Table 2. Examples of some of the most recent coating formulations applied to improve paper hydrophobicity.

Coating Material	Solvent	Pick-Up (g/m2)	Water Absorption (g/m2)	Contact Angle (°)	Ref.
Poly(2-ethylhexyl acrylate-co-isobornyl methacrylate)	2-ethylhexyl acrylate + isobornyl methacrylate	14.17	15.3	125	our work
Chitosan-g-poly(dimethylsiloxane)	Water	9.4	15.8	122.8	[47]
Poly(styrene-co-maleimide)	Water	10.6	34	100	[49]
Polylactic acid	Dichloromethane	6.0	10	75	[14]
Poly(-3-hydroxybutyrate-co-3-hydroxyvalerate)	Chloroform	8.5	-	85	[48]
Polycaprolactone	Chloroform	8.3	-	85	[48]

presents some of the most recent works regarding the application of paper coating formulations to improve paper’s hydrophobicity. Our formulations yielded papers with similar water barrier performance and hydrophobicity when compared with one of the best-reported coating formulations, namely that based on chitosan-g-poly(dimethylsiloxane) [47]. Despite the fact that our methodology requires a higher pick-up to achieve it, the use of a reactive solvent is a key advantage when compared to the need of organic solvents (e.g., dichloromethane and chloroform) [14,48] or even water [47,49]. So, the alternative investigated in this work highlights the use of UV irradiation and photopolymerizable formulations, which avoids the use of volatile organic solvents, their removal (high energy consumption), and water waste generation.

4. Conclusions

A solventless photopolymerizable formulation capable of imparting paper with high hydrophobicity and water and gas barrier properties has been developed using 2-ethylhexyl acrylate and isobornyl methacrylate.

The addition of the copolymer of the same monomers in the formulation allowed a better control of the pick-up of the coated papers, with the formulation having a higher copolymer content (60%) yielding coatings with higher pick-ups (up to 31.85 g/m²).

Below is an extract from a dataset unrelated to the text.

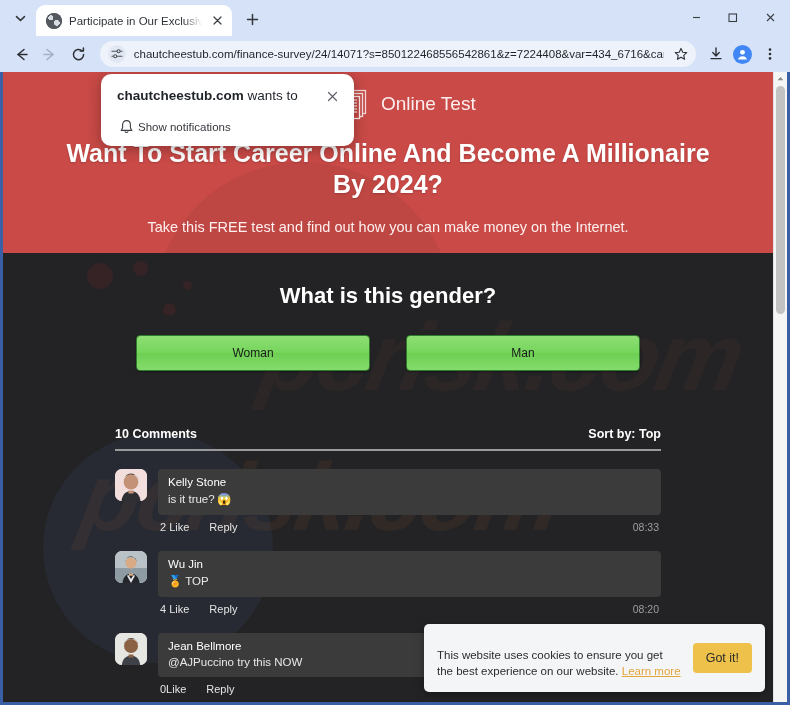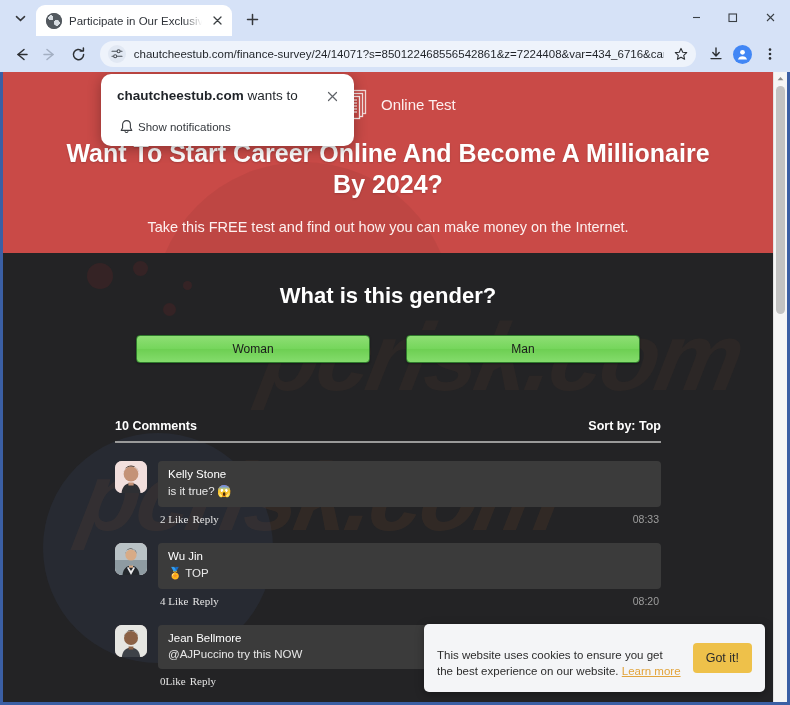"Online Test" .brand-name { font-size: 15px -> 19px }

Overall, the formulations had a minimal detrimental impact on the optical properties of paper with the increase in the coating pick-up. On the contrary, it was observed that the use of these formulations positively impacts the air barrier properties of paper where, e.g., two layers of the P60% formulation allowed to attain Gurley’s air resistance values of 25.11 s, which are significantly higher than that of base paper (7.74 s). The mechanical properties of the coated paper were not negatively affected by any of the formulations, indicating that the mechanical performance of the paper was maintained after the coating application and photopolymerization. The coated papers also showed excellent hydrophobic properties (water contact angle for all formulations > 125 °), noting that the use of a second coating layer of the formulation does not have a statistically significant impact on this parameter. The coated paper also presented excellent water barrier properties, with the application of one layer of the formulation P60% reducing the water absorption values from 108 g/m² to 15 g/m² and even more with the application of a second layer (10 g/m²).

In brief, the potentialities of a photopolymerizable coating based on the monomers 2-ethylhexyl acrylate and isobornyl methacrylate and a copolymer of these same monomers were demonstrated for the first time, showing that they are capable of yielding papers with high hydrophobicity and water barrier properties, without the usage of a traditional solvent (water or volatile organic solvents). Therefore, this strategy represents a step forward toward the development of new and greener methodologies for paper coating applications.